The art of crystallization
Page’s admiration for Mitchell went beyond shared trauma. He was fascinated by her intellectual approach to songwriting, which he described as the ability to “look at something that’s happened to her, draw back and crystallise the whole situation, then write about it.”

This process of “crystallization” is what allowed “Both Sides Now” to transcend a simple song about love or loss and become a universal anthem for the transition from innocence to experience. For Page, who spent much of his career meticulously layering sounds and producing complex sonic landscapes, this lyrical precision was a form of mastery he deeply respected.
The impact of this connection is evident in how Page viewed his contemporaries. In the same era, he heaped praise on Pete Townshend of The Who for the conceptual depth of Tommy, but Mitchell remained the singular artist who could move him to tears. It suggests that while Page sought technical and conceptual inspiration from his rock peers, he sought emotional survival through Mitchell’s lyrics.

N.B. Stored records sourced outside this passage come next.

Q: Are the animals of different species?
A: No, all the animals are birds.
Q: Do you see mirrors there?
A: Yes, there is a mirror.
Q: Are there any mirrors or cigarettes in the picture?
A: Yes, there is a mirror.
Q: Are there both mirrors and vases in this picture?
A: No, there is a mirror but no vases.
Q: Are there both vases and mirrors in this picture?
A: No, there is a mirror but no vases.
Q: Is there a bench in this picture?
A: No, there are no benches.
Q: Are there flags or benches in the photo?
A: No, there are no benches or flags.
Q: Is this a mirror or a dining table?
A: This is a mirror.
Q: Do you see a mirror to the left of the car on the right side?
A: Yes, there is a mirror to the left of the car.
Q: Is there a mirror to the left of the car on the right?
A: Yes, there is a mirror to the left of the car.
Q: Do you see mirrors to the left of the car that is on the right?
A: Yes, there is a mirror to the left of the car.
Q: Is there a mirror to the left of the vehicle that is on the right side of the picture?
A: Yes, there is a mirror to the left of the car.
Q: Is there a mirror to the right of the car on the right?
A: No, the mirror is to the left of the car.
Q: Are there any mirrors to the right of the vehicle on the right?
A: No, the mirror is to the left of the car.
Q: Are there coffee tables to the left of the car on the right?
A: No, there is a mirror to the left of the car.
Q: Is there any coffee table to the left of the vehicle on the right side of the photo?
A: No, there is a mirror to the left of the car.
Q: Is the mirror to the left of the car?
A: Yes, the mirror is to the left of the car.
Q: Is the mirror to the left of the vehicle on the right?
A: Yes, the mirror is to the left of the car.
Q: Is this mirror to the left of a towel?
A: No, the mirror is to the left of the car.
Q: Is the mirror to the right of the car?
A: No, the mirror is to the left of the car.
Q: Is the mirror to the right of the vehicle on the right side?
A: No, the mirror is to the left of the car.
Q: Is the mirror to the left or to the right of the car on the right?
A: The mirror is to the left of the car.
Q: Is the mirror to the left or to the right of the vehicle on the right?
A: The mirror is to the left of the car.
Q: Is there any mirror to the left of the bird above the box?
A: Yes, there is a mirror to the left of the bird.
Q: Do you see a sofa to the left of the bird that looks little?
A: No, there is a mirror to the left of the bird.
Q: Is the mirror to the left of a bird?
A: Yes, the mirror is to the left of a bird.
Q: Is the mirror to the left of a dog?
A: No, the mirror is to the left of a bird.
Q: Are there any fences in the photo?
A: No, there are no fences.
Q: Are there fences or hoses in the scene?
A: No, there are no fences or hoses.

https://www.youtube.com/watch?v=aCnf46boC3I" title="Joni Mitchell – Both Sides Now
The lasting echo of fame
The intersection of Jimmy Page and Joni Mitchell serves as a poignant reminder that the experience of celebrity is often a process of subtraction. As the public image grows larger, the private circle often shrinks. Page’s reaction to Mitchell’s words reveals the hidden cost of the Led Zeppelin legacy: the loss of the “original friends” and the struggle to remain authentic when the world expects a caricature.
the emotional weight of “Both Sides Now” provided Page with a language for his grief. By recognizing his own struggle in Mitchell’s verse, the architect of Led Zeppelin’s sound found a rare moment of peace, realizing that the isolation of the pedestal is a burden shared by the most brilliant of creators.
As archives of the 1970s music scene continue to be digitized and re-examined, these candid reflections provide a more human portrait of one of rock’s most enigmatic figures. The ongoing study of the era’s interviews continues to reveal the surprising internal lives of artists who, on the surface, seemed to have everything.